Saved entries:
━━━━━━━━━━━━━━━━━━━━━━━━━━━━━━

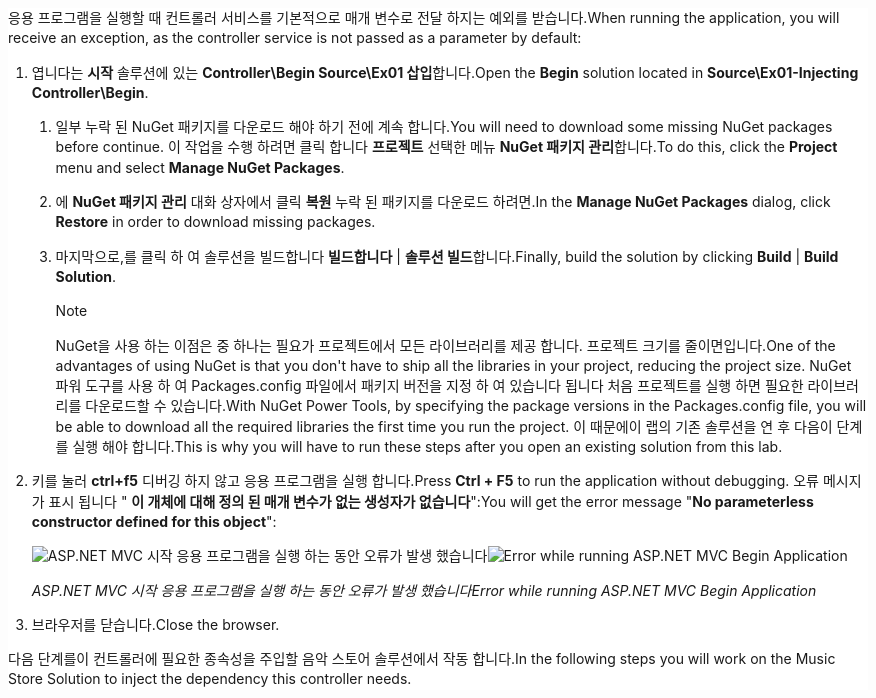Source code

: <span data-ttu-id="d1cf8-179">응용 프로그램을 실행할 때 컨트롤러 서비스를 기본적으로 매개 변수로 전달 하지는 예외를 받습니다.</span><span class="sxs-lookup"><span data-stu-id="d1cf8-179">When running the application, you will receive an exception, as the controller service is not passed as a parameter by default:</span></span>

1. <span data-ttu-id="d1cf8-180">엽니다는 **시작** 솔루션에 있는 **Controller\Begin Source\Ex01 삽입**합니다.</span><span class="sxs-lookup"><span data-stu-id="d1cf8-180">Open the **Begin** solution located in **Source\Ex01-Injecting Controller\Begin**.</span></span>

   1. <span data-ttu-id="d1cf8-181">일부 누락 된 NuGet 패키지를 다운로드 해야 하기 전에 계속 합니다.</span><span class="sxs-lookup"><span data-stu-id="d1cf8-181">You will need to download some missing NuGet packages before continue.</span></span> <span data-ttu-id="d1cf8-182">이 작업을 수행 하려면 클릭 합니다 **프로젝트** 선택한 메뉴 **NuGet 패키지 관리**합니다.</span><span class="sxs-lookup"><span data-stu-id="d1cf8-182">To do this, click the **Project** menu and select **Manage NuGet Packages**.</span></span>
   2. <span data-ttu-id="d1cf8-183">에 **NuGet 패키지 관리** 대화 상자에서 클릭 **복원** 누락 된 패키지를 다운로드 하려면.</span><span class="sxs-lookup"><span data-stu-id="d1cf8-183">In the **Manage NuGet Packages** dialog, click **Restore** in order to download missing packages.</span></span>
   3. <span data-ttu-id="d1cf8-184">마지막으로,를 클릭 하 여 솔루션을 빌드합니다 **빌드합니다** | **솔루션 빌드**합니다.</span><span class="sxs-lookup"><span data-stu-id="d1cf8-184">Finally, build the solution by clicking **Build** | **Build Solution**.</span></span>

      > [!NOTE]
      > <span data-ttu-id="d1cf8-185">NuGet을 사용 하는 이점은 중 하나는 필요가 프로젝트에서 모든 라이브러리를 제공 합니다. 프로젝트 크기를 줄이면입니다.</span><span class="sxs-lookup"><span data-stu-id="d1cf8-185">One of the advantages of using NuGet is that you don't have to ship all the libraries in your project, reducing the project size.</span></span> <span data-ttu-id="d1cf8-186">NuGet 파워 도구를 사용 하 여 Packages.config 파일에서 패키지 버전을 지정 하 여 있습니다 됩니다 처음 프로젝트를 실행 하면 필요한 라이브러리를 다운로드할 수 있습니다.</span><span class="sxs-lookup"><span data-stu-id="d1cf8-186">With NuGet Power Tools, by specifying the package versions in the Packages.config file, you will be able to download all the required libraries the first time you run the project.</span></span> <span data-ttu-id="d1cf8-187">이 때문에이 랩의 기존 솔루션을 연 후 다음이 단계를 실행 해야 합니다.</span><span class="sxs-lookup"><span data-stu-id="d1cf8-187">This is why you will have to run these steps after you open an existing solution from this lab.</span></span>
2. <span data-ttu-id="d1cf8-188">키를 눌러 **ctrl+f5** 디버깅 하지 않고 응용 프로그램을 실행 합니다.</span><span class="sxs-lookup"><span data-stu-id="d1cf8-188">Press **Ctrl + F5** to run the application without debugging.</span></span> <span data-ttu-id="d1cf8-189">오류 메시지가 표시 됩니다 &quot; **이 개체에 대해 정의 된 매개 변수가 없는 생성자가 없습니다**&quot;:</span><span class="sxs-lookup"><span data-stu-id="d1cf8-189">You will get the error message &quot;**No parameterless constructor defined for this object**&quot;:</span></span>

    <span data-ttu-id="d1cf8-190">![ASP.NET MVC 시작 응용 프로그램을 실행 하는 동안 오류가 발생 했습니다](aspnet-mvc-4-dependency-injection/_static/image3.png "ASP.NET MVC 시작 응용 프로그램을 실행 하는 동안 오류가 발생 했습니다")</span><span class="sxs-lookup"><span data-stu-id="d1cf8-190">![Error while running ASP.NET MVC Begin Application](aspnet-mvc-4-dependency-injection/_static/image3.png "Error while running ASP.NET MVC Begin Application")</span></span>

    *<span data-ttu-id="d1cf8-191">ASP.NET MVC 시작 응용 프로그램을 실행 하는 동안 오류가 발생 했습니다</span><span class="sxs-lookup"><span data-stu-id="d1cf8-191">Error while running ASP.NET MVC Begin Application</span></span>*
3. <span data-ttu-id="d1cf8-192">브라우저를 닫습니다.</span><span class="sxs-lookup"><span data-stu-id="d1cf8-192">Close the browser.</span></span>

<span data-ttu-id="d1cf8-193">다음 단계를이 컨트롤러에 필요한 종속성을 주입할 음악 스토어 솔루션에서 작동 합니다.</span><span class="sxs-lookup"><span data-stu-id="d1cf8-193">In the following steps you will work on the Music Store Solution to inject the dependency this controller needs.</span></span>

<a id="Ex1Task2"></a>
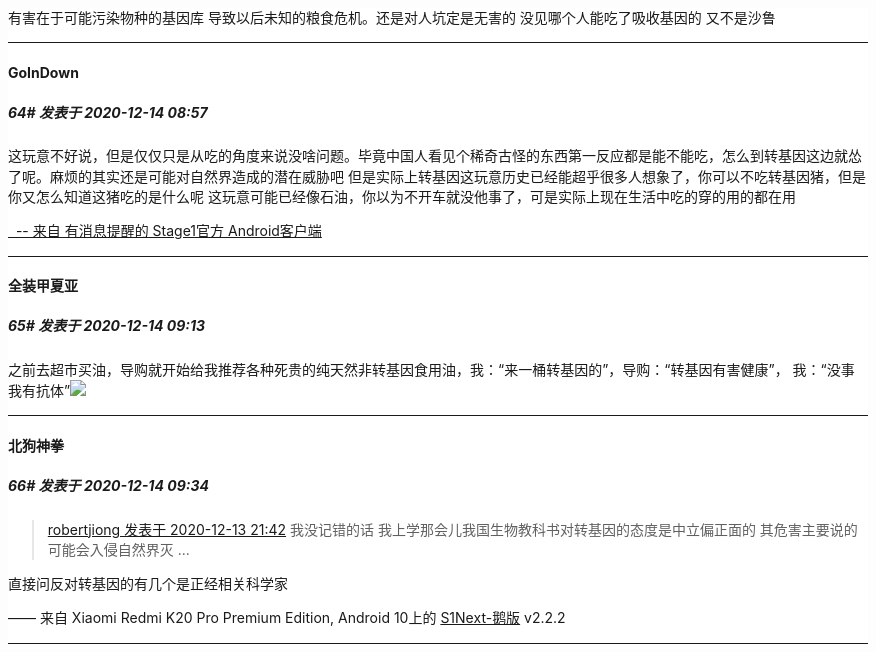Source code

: 

有害在于可能污染物种的基因库 导致以后未知的粮食危机。还是对人坑定是无害的 没见哪个人能吃了吸收基因的 又不是沙鲁  







*****

####  GoInDown  
##### 64#       发表于 2020-12-14 08:57




这玩意不好说，但是仅仅只是从吃的角度来说没啥问题。毕竟中国人看见个稀奇古怪的东西第一反应都是能不能吃，怎么到转基因这边就怂了呢。麻烦的其实还是可能对自然界造成的潜在威胁吧
但是实际上转基因这玩意历史已经能超乎很多人想象了，你可以不吃转基因猪，但是你又怎么知道这猪吃的是什么呢
这玩意可能已经像石油，你以为不开车就没他事了，可是实际上现在生活中吃的穿的用的都在用

[  -- 来自 有消息提醒的 Stage1官方 Android客户端](https://www.coolapk.com/apk/140634)







*****

####  全装甲夏亚  
##### 65#       发表于 2020-12-14 09:13




之前去超市买油，导购就开始给我推荐各种死贵的纯天然非转基因食用油，我：“来一桶转基因的”，导购：“转基因有害健康”， 我：“没事我有抗体”<img src="https://static.saraba1st.com/image/smiley/face2017/053.png" referrerpolicy="no-referrer">







*****

####  北狗神拳  
##### 66#       发表于 2020-12-14 09:34



<blockquote><a href="httphttps://bbs.saraba1st.com/2b/forum.php?mod=redirect&amp;goto=findpost&amp;pid=49709328&amp;ptid=1977401" target="_blank">robertjiong 发表于 2020-12-13 21:42</a>
我没记错的话 我上学那会儿我国生物教科书对转基因的态度是中立偏正面的 其危害主要说的可能会入侵自然界灭 ...</blockquote>
直接问反对转基因的有几个是正经相关科学家

—— 来自 Xiaomi Redmi K20 Pro Premium Edition, Android 10上的 [S1Next-鹅版](https://github.com/ykrank/S1-Next/releases) v2.2.2







*****
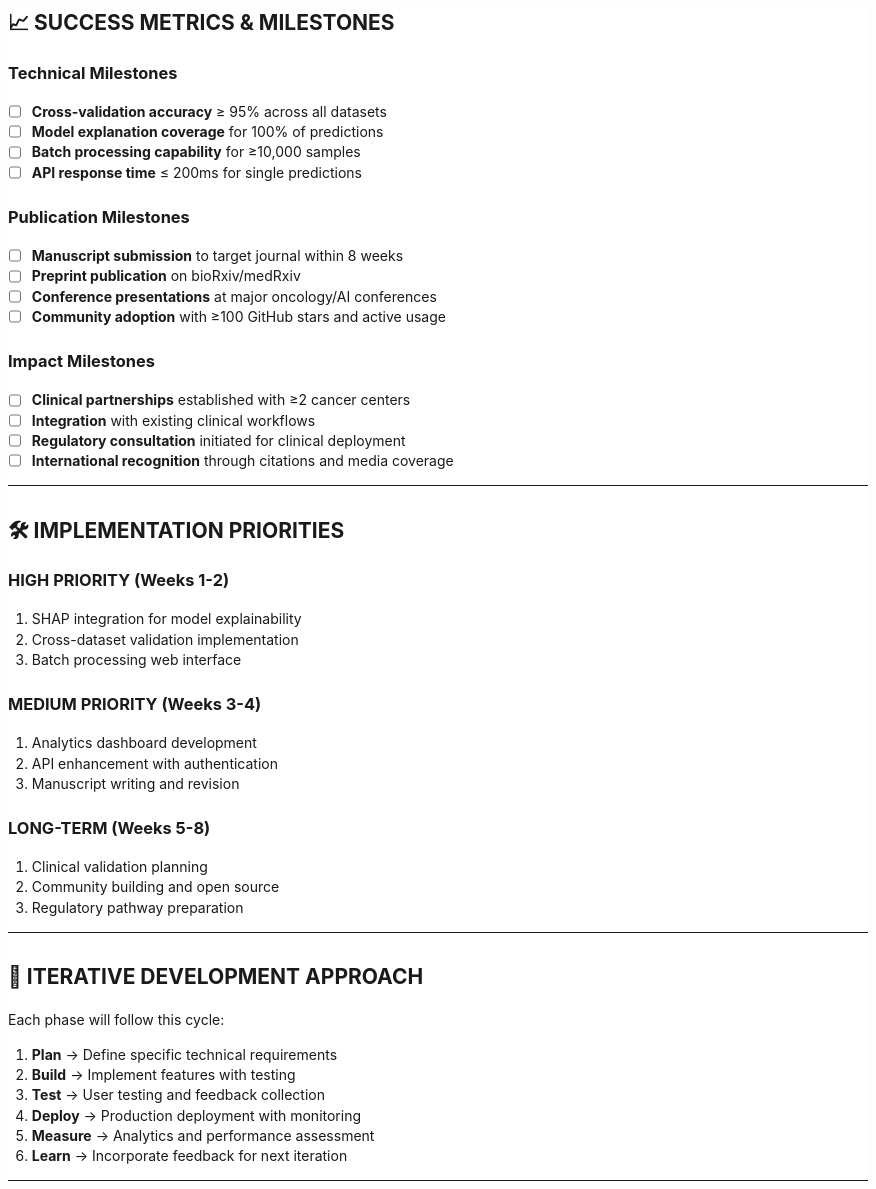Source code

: 
## 📈 **SUCCESS METRICS & MILESTONES**

### Technical Milestones
- [ ] **Cross-validation accuracy** ≥ 95% across all datasets
- [ ] **Model explanation coverage** for 100% of predictions
- [ ] **Batch processing capability** for ≥10,000 samples
- [ ] **API response time** ≤ 200ms for single predictions

### Publication Milestones
- [ ] **Manuscript submission** to target journal within 8 weeks
- [ ] **Preprint publication** on bioRxiv/medRxiv
- [ ] **Conference presentations** at major oncology/AI conferences
- [ ] **Community adoption** with ≥100 GitHub stars and active usage

### Impact Milestones  
- [ ] **Clinical partnerships** established with ≥2 cancer centers
- [ ] **Integration** with existing clinical workflows
- [ ] **Regulatory consultation** initiated for clinical deployment
- [ ] **International recognition** through citations and media coverage

---

## 🛠 **IMPLEMENTATION PRIORITIES**

### **HIGH PRIORITY** (Weeks 1-2)
1. SHAP integration for model explainability
2. Cross-dataset validation implementation
3. Batch processing web interface

### **MEDIUM PRIORITY** (Weeks 3-4)
1. Analytics dashboard development
2. API enhancement with authentication
3. Manuscript writing and revision

### **LONG-TERM** (Weeks 5-8)
1. Clinical validation planning
2. Community building and open source
3. Regulatory pathway preparation

---

## 🔄 **ITERATIVE DEVELOPMENT APPROACH**

Each phase will follow this cycle:
1. **Plan** → Define specific technical requirements
2. **Build** → Implement features with testing
3. **Test** → User testing and feedback collection  
4. **Deploy** → Production deployment with monitoring
5. **Measure** → Analytics and performance assessment
6. **Learn** → Incorporate feedback for next iteration

---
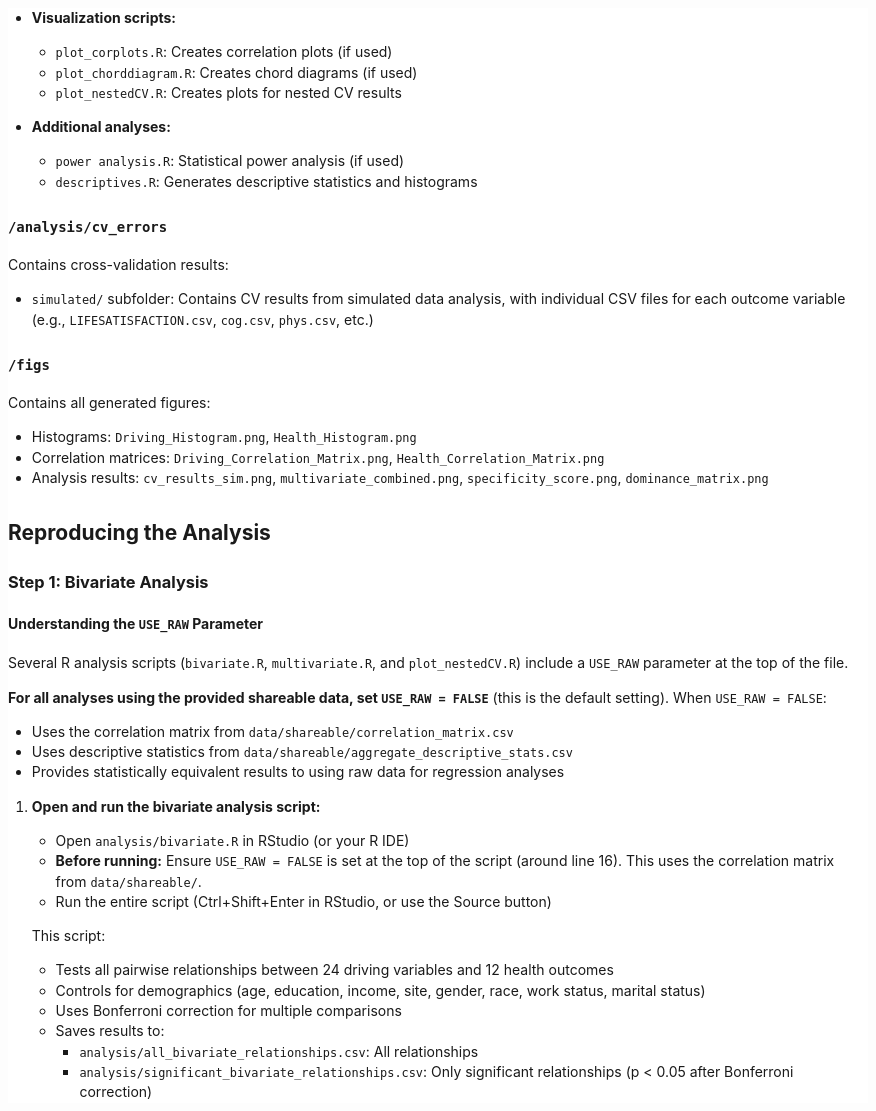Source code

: - **Visualization scripts:**
  - `plot_corplots.R`: Creates correlation plots (if used)
  - `plot_chorddiagram.R`: Creates chord diagrams (if used)
  - `plot_nestedCV.R`: Creates plots for nested CV results
  
- **Additional analyses:**
  - `power analysis.R`: Statistical power analysis (if used)
  - `descriptives.R`: Generates descriptive statistics and histograms

### `/analysis/cv_errors`
Contains cross-validation results:
- `simulated/` subfolder: Contains CV results from simulated data analysis, with individual CSV files for each outcome variable (e.g., `LIFESATISFACTION.csv`, `cog.csv`, `phys.csv`, etc.)

### `/figs`
Contains all generated figures:
- Histograms: `Driving_Histogram.png`, `Health_Histogram.png`
- Correlation matrices: `Driving_Correlation_Matrix.png`, `Health_Correlation_Matrix.png`
- Analysis results: `cv_results_sim.png`, `multivariate_combined.png`, `specificity_score.png`, `dominance_matrix.png`

## Reproducing the Analysis

### Step 1: Bivariate Analysis

#### Understanding the `USE_RAW` Parameter

Several R analysis scripts (`bivariate.R`, `multivariate.R`, and `plot_nestedCV.R`) include a `USE_RAW` parameter at the top of the file. 

**For all analyses using the provided shareable data, set `USE_RAW = FALSE`** (this is the default setting). When `USE_RAW = FALSE`:
- Uses the correlation matrix from `data/shareable/correlation_matrix.csv`
- Uses descriptive statistics from `data/shareable/aggregate_descriptive_stats.csv`
- Provides statistically equivalent results to using raw data for regression analyses

1. **Open and run the bivariate analysis script:**
   - Open `analysis/bivariate.R` in RStudio (or your R IDE)
   - **Before running:** Ensure `USE_RAW = FALSE` is set at the top of the script (around line 16). This uses the correlation matrix from `data/shareable/`.
   - Run the entire script (Ctrl+Shift+Enter in RStudio, or use the Source button)

   This script:
   - Tests all pairwise relationships between 24 driving variables and 12 health outcomes
   - Controls for demographics (age, education, income, site, gender, race, work status, marital status)
   - Uses Bonferroni correction for multiple comparisons
   - Saves results to:
     - `analysis/all_bivariate_relationships.csv`: All relationships
     - `analysis/significant_bivariate_relationships.csv`: Only significant relationships (p < 0.05 after Bonferroni correction)
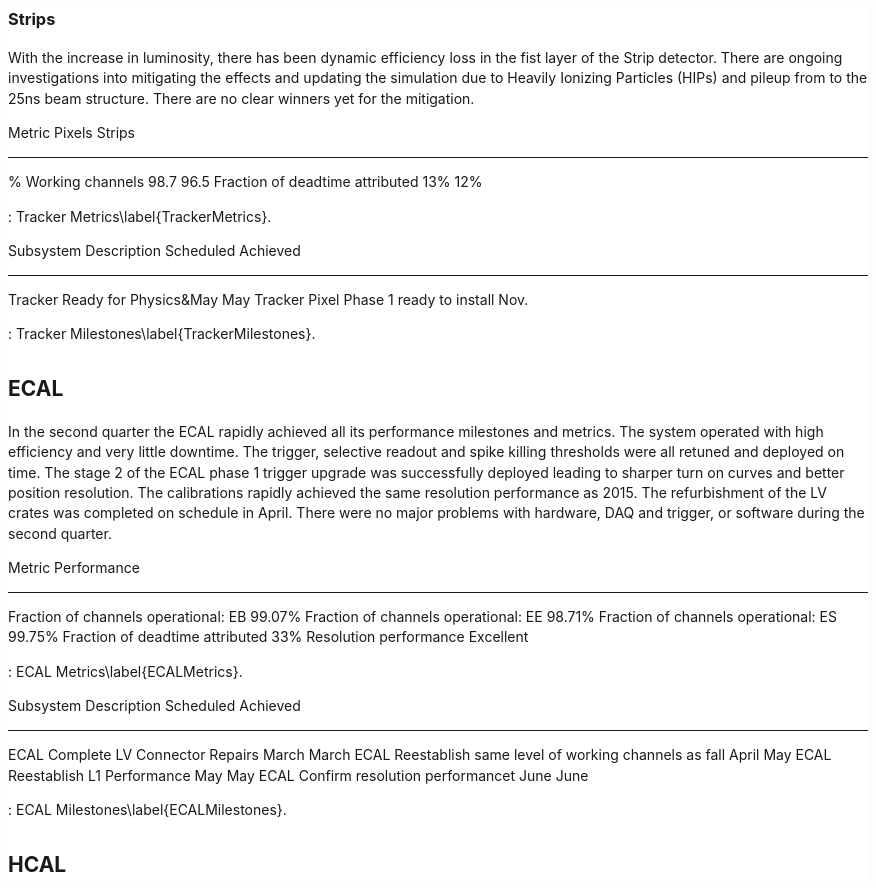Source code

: ### Strips

With the increase in luminosity, there has been dynamic efficiency loss in the fist layer of the Strip detector. There are ongoing investigations into mitigating the effects and updating the simulation due to Heavily Ionizing Particles (HIPs) and pileup from to the 25ns beam structure. There are no clear winners yet for the mitigation.  

Metric                                      Pixels   Strips
------------------------------------------ -------  ------- 
% Working channels                            98.7     96.5 
Fraction of deadtime attributed                13%      12%

  : Tracker Metrics\label{TrackerMetrics}.

Subsystem   Description                   Scheduled   Achieved
----------- --------------------------- ----------- ----------
Tracker     Ready for Physics&May               May
Tracker     Pixel Phase 1 ready to install     Nov.

  : Tracker Milestones\label{TrackerMilestones}.


## ECAL

In the second quarter the ECAL rapidly achieved all its performance milestones and metrics. The system operated with high efficiency and very little downtime. The trigger, selective readout and spike killing thresholds were all retuned and deployed on time. The stage 2 of the ECAL phase 1 trigger upgrade was successfully deployed leading to sharper turn on curves and better position resolution. The calibrations rapidly achieved the same resolution performance as 2015. The refurbishment of the LV crates was completed on schedule in April. There were no major problems with hardware, DAQ and trigger, or software during the second quarter. 

Metric                                      Performance
------------------------------------------ ------------
Fraction of channels operational: EB             99.07%
Fraction of channels operational: EE             98.71%
Fraction of channels operational: ES             99.75%
Fraction of deadtime attributed                     33%
Resolution performance                        Excellent

  : ECAL Metrics\label{ECALMetrics}.


Subsystem   Description                         Scheduled   Achieved
----------- --------------------------------- ----------- ----------
ECAL        Complete LV Connector Repairs           March      March
ECAL        Reestablish same level of
            working channels as fall                April        May
ECAL        Reestablish L1 Performance                May        May
ECAL        Confirm resolution performancet          June       June

  : ECAL Milestones\label{ECALMilestones}.


## HCAL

━━━━━━━━━━━━━━━━━━━━━━━━━━━━━━

Aim of the task:
Beginning with the line above that contains "Each phase will" and ending with the line that contains "#### Understanding the", quote each line exactly, keeping out the pictures.

Result for this task:
Each phase will follow this cycle:
1. **Plan** → Define specific technical requirements
2. **Build** → Implement features with testing
3. **Test** → User testing and feedback collection  
4. **Deploy** → Production deployment with monitoring
5. **Measure** → Analytics and performance assessment
6. **Learn** → Incorporate feedback for next iteration

---
Source code

: - **Visualization scripts:**
  - `plot_corplots.R`: Creates correlation plots (if used)
  - `plot_chorddiagram.R`: Creates chord diagrams (if used)
  - `plot_nestedCV.R`: Creates plots for nested CV results
  
- **Additional analyses:**
  - `power analysis.R`: Statistical power analysis (if used)
  - `descriptives.R`: Generates descriptive statistics and histograms

### `/analysis/cv_errors`
Contains cross-validation results:
- `simulated/` subfolder: Contains CV results from simulated data analysis, with individual CSV files for each outcome variable (e.g., `LIFESATISFACTION.csv`, `cog.csv`, `phys.csv`, etc.)

### `/figs`
Contains all generated figures:
- Histograms: `Driving_Histogram.png`, `Health_Histogram.png`
- Correlation matrices: `Driving_Correlation_Matrix.png`, `Health_Correlation_Matrix.png`
- Analysis results: `cv_results_sim.png`, `multivariate_combined.png`, `specificity_score.png`, `dominance_matrix.png`

## Reproducing the Analysis

### Step 1: Bivariate Analysis

#### Understanding the `USE_RAW` Parameter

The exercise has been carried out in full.